Code change snippets:
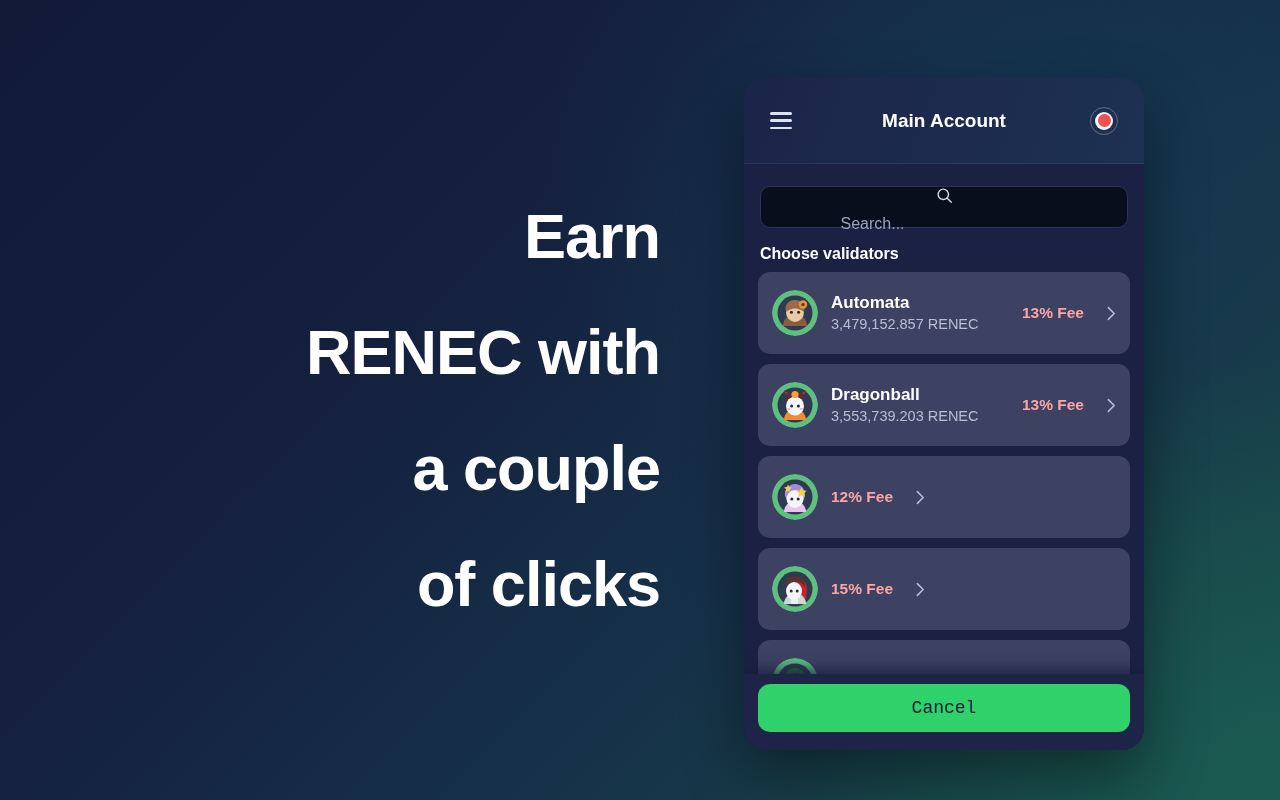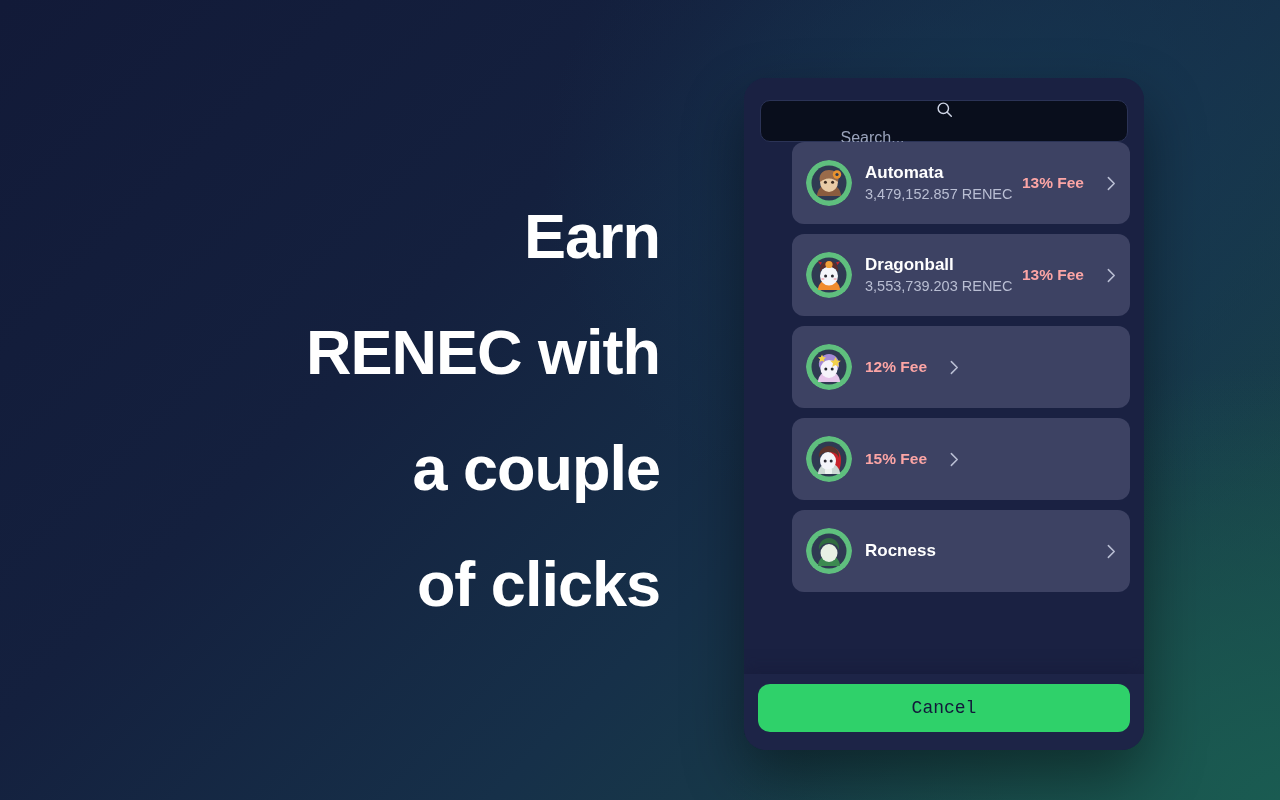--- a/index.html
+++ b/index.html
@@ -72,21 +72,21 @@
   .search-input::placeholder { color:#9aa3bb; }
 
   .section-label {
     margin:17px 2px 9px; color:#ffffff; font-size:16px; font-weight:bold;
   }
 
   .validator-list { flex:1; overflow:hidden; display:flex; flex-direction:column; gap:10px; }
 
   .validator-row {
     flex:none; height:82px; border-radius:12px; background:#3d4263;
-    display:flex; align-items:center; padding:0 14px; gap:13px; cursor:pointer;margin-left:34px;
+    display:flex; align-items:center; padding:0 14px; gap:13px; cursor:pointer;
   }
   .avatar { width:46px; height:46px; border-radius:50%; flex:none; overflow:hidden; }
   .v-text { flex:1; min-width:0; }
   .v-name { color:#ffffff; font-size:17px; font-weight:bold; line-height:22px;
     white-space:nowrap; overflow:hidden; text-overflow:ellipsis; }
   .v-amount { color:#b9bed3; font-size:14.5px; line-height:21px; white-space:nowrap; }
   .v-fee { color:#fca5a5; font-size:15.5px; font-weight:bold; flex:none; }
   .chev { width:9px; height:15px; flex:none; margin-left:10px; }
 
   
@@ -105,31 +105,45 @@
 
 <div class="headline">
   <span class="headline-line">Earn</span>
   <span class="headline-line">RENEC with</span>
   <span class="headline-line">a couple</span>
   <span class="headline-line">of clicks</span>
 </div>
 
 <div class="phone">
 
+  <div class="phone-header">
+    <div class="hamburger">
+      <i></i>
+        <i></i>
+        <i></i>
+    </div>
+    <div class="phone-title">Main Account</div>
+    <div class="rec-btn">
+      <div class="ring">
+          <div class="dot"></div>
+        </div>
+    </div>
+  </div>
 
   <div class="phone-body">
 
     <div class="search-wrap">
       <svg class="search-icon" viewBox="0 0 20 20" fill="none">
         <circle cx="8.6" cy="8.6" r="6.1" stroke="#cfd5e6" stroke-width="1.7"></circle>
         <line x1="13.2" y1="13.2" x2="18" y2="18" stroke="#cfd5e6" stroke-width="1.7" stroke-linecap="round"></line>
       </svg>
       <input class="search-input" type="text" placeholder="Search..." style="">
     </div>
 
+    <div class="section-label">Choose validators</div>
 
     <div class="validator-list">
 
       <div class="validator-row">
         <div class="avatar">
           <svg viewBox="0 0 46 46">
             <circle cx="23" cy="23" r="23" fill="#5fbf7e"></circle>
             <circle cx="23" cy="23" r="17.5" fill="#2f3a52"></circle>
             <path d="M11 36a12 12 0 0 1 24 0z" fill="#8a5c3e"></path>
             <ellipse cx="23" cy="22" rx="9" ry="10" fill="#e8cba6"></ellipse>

* * *

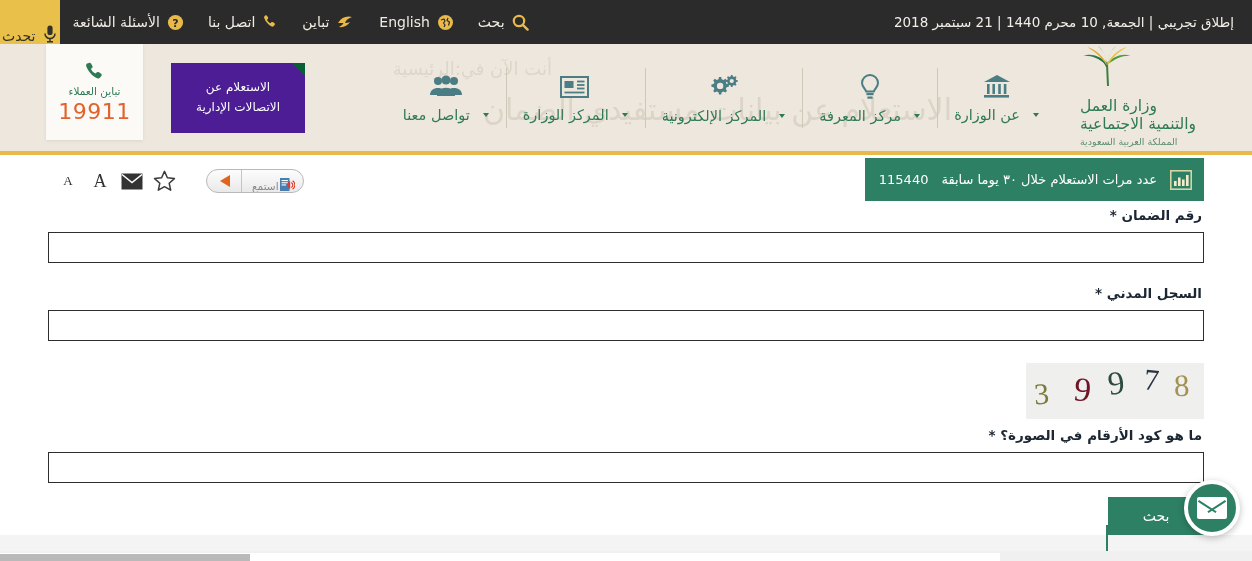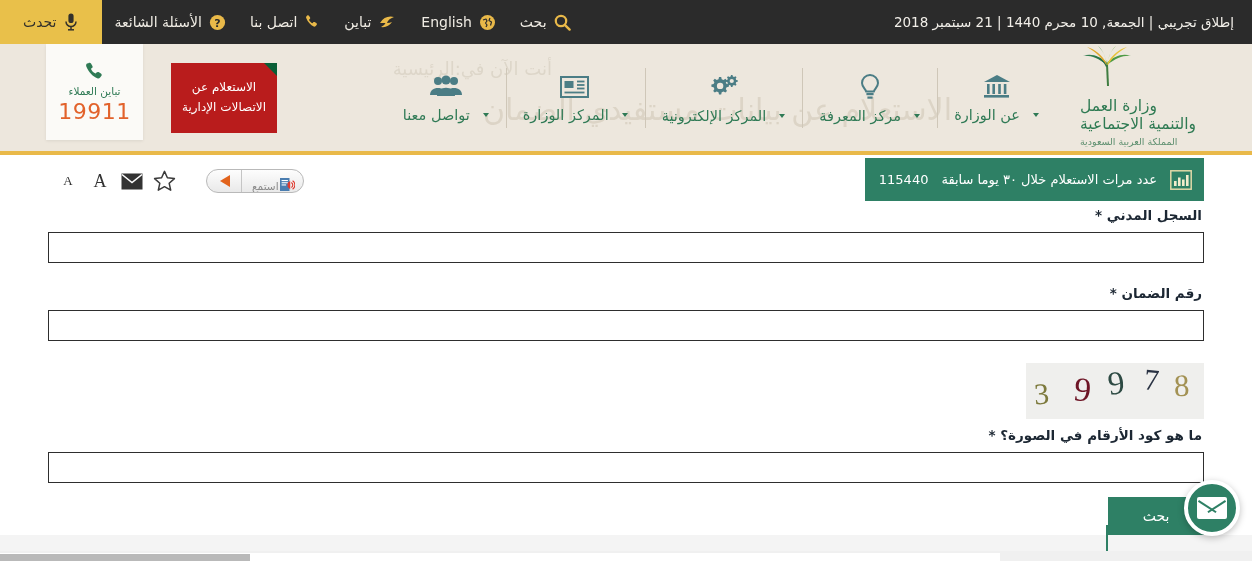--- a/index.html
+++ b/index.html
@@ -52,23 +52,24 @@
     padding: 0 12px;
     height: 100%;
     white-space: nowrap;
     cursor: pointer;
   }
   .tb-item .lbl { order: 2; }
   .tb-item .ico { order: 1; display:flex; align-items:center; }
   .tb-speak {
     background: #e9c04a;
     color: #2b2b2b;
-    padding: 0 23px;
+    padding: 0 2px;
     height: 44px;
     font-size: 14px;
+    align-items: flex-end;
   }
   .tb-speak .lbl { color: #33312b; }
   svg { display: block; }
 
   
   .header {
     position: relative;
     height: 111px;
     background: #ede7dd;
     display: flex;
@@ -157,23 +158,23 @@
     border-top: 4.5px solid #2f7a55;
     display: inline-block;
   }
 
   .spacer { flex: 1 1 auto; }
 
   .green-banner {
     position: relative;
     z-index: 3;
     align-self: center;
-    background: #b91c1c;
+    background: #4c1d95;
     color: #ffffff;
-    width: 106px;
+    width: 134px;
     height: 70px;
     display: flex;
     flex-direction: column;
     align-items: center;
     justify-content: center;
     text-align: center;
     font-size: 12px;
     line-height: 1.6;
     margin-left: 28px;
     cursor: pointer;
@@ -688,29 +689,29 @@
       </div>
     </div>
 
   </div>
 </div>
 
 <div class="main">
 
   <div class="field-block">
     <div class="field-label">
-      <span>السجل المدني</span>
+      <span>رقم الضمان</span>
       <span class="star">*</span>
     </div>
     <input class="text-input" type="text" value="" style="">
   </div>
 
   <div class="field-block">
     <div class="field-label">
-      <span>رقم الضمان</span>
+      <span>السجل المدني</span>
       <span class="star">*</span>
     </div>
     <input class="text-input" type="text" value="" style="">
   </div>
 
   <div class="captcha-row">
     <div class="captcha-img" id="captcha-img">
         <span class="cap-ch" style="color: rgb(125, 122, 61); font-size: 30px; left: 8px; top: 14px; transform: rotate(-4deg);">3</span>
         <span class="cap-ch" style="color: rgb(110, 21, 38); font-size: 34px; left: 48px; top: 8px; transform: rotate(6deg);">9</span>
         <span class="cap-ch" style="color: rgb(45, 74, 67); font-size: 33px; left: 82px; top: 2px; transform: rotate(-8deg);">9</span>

◆ **Problem details**: Look through the entries above. Copy each line in which the string "color" occurs.

◆ **Expected answer**:
   .search-input::placeholder { color:#9aa3bb; }
     margin:17px 2px 9px; color:#ffffff; font-size:16px; font-weight:bold;
   .v-name { color:#ffffff; font-size:17px; font-weight:bold; line-height:22px;
   .v-amount { color:#b9bed3; font-size:14.5px; line-height:21px; white-space:nowrap; }
   .v-fee { color:#fca5a5; font-size:15.5px; font-weight:bold; flex:none; }
     color: #2b2b2b;
   .tb-speak .lbl { color: #33312b; }
     color: #ffffff;
         <span class="cap-ch" style="color: rgb(125, 122, 61); font-size: 30px; left: 8px; top: 14px; transform: rotate(-4deg);">3</span>
         <span class="cap-ch" style="color: rgb(110, 21, 38); font-size: 34px; left: 48px; top: 8px; transform: rotate(6deg);">9</span>
         <span class="cap-ch" style="color: rgb(45, 74, 67); font-size: 33px; left: 82px; top: 2px; transform: rotate(-8deg);">9</span>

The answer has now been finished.